EXERCISE REQUIREMENTS: Reproduce the records below exactly; no pictures.

[Stored data]
▶

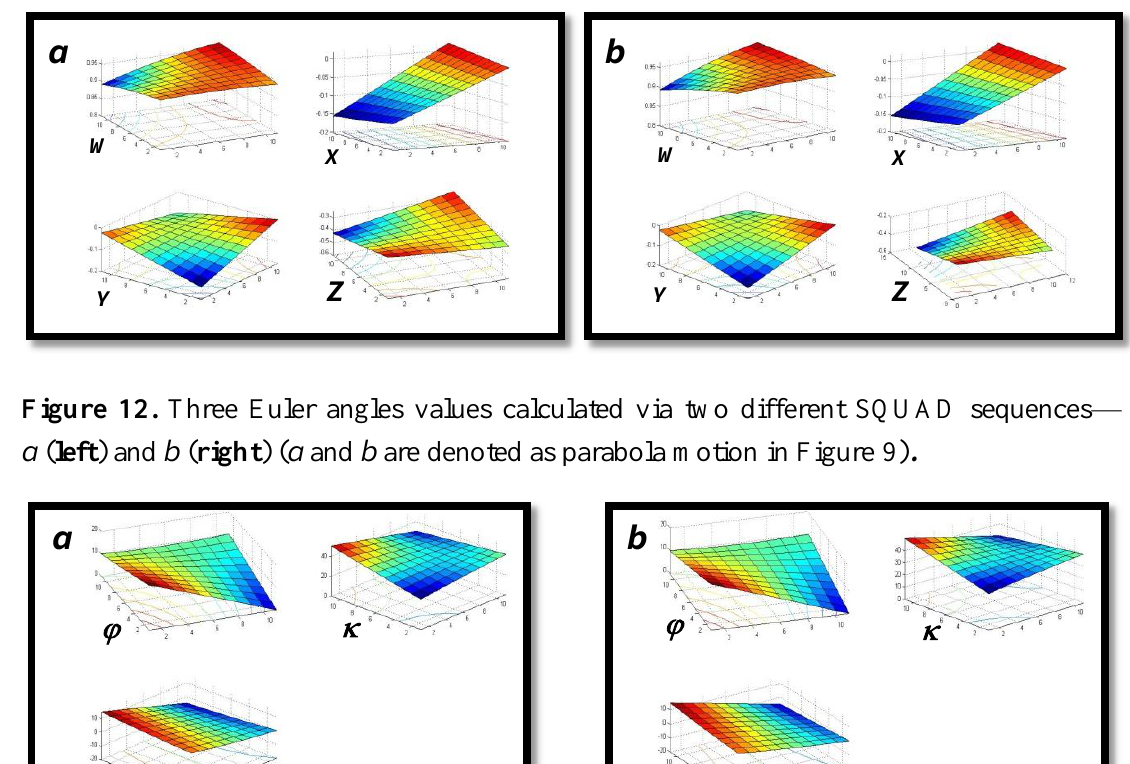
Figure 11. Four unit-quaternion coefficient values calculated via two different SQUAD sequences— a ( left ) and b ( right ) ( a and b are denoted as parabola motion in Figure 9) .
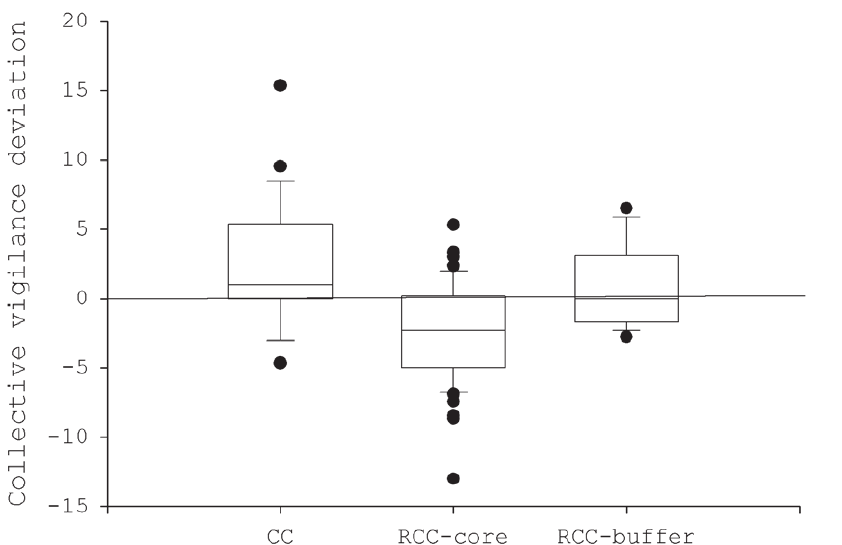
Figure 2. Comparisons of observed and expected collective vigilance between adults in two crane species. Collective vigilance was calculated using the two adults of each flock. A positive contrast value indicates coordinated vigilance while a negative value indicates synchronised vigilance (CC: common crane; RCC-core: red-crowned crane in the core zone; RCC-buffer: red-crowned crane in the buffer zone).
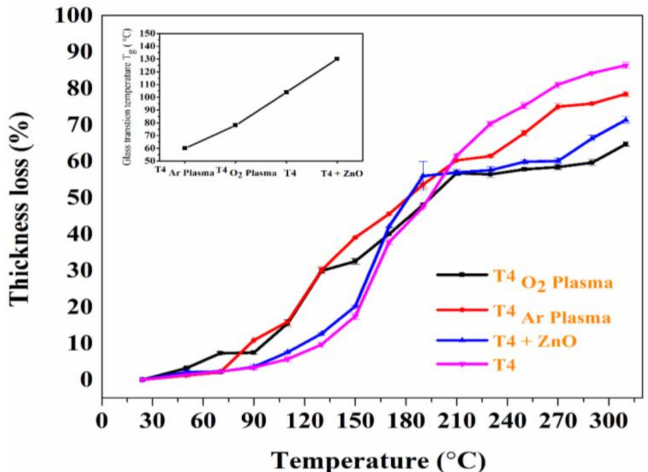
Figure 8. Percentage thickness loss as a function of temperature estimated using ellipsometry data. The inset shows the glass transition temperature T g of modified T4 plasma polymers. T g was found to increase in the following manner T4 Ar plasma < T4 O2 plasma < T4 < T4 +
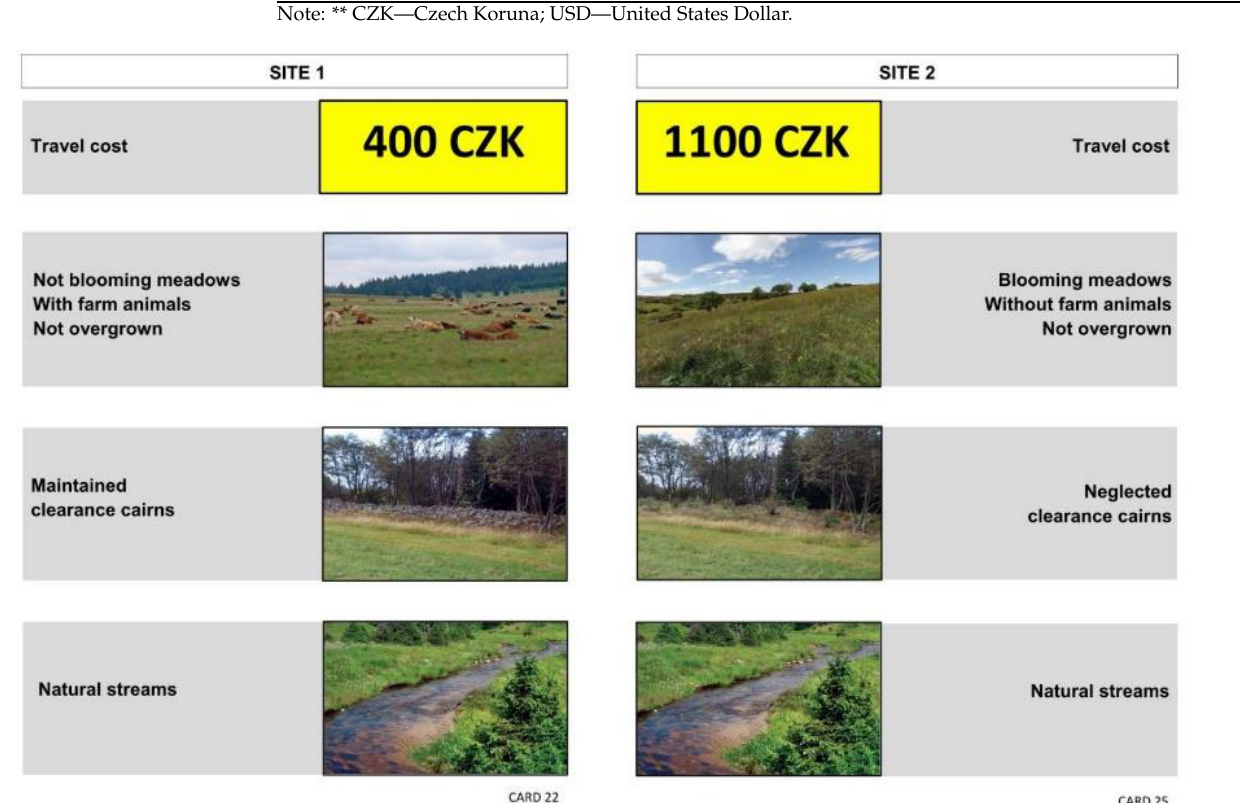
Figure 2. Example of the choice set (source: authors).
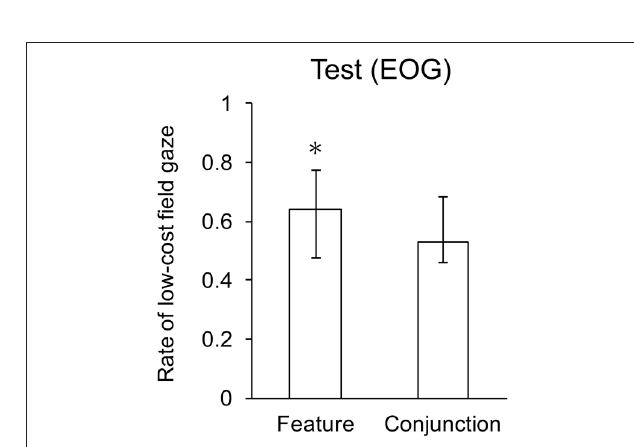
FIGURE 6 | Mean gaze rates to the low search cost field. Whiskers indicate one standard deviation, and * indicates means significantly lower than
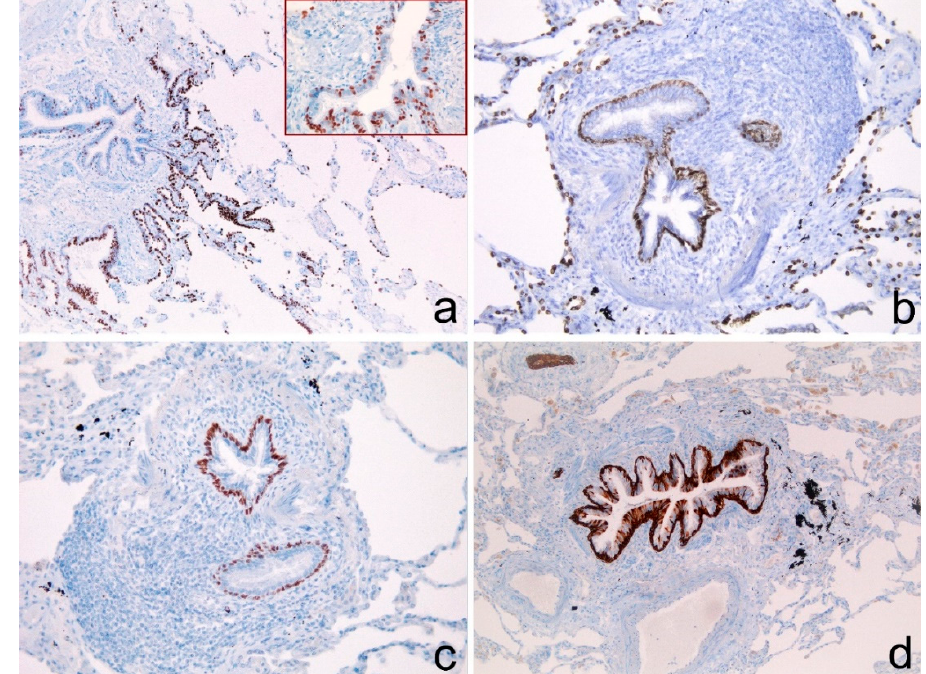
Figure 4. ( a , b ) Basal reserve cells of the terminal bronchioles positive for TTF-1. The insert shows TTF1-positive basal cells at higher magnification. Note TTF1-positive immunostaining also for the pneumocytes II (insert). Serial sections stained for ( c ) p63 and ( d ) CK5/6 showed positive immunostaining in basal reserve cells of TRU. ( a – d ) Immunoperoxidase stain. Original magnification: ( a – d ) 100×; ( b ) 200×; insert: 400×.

◀

RESULT OF THIS TASK:
Figure 11. Four unit-quaternion coefficient values calculated via two different SQUAD sequences— a ( left ) and b ( right ) ( a and b are denoted as parabola motion in Figure 9) .
Figure 2. Comparisons of observed and expected collective vigilance between adults in two crane species. Collective vigilance was calculated using the two adults of each flock. A positive contrast value indicates coordinated vigilance while a negative value indicates synchronised vigilance (CC: common crane; RCC-core: red-crowned crane in the core zone; RCC-buffer: red-crowned crane in the buffer zone).
Figure 8. Percentage thickness loss as a function of temperature estimated using ellipsometry data. The inset shows the glass transition temperature T g of modified T4 plasma polymers. T g was found to increase in the following manner T4 Ar plasma < T4 O2 plasma < T4 < T4 +
Figure 2. Example of the choice set (source: authors).
FIGURE 6 | Mean gaze rates to the low search cost field. Whiskers indicate one standard deviation, and * indicates means significantly lower than
Figure 4. ( a , b ) Basal reserve cells of the terminal bronchioles positive for TTF-1. The insert shows TTF1-positive basal cells at higher magnification. Note TTF1-positive immunostaining also for the pneumocytes II (insert). Serial sections stained for ( c ) p63 and ( d ) CK5/6 showed positive immunostaining in basal reserve cells of TRU. ( a – d ) Immunoperoxidase stain. Original magnification: ( a – d ) 100×; ( b ) 200×; insert: 400×.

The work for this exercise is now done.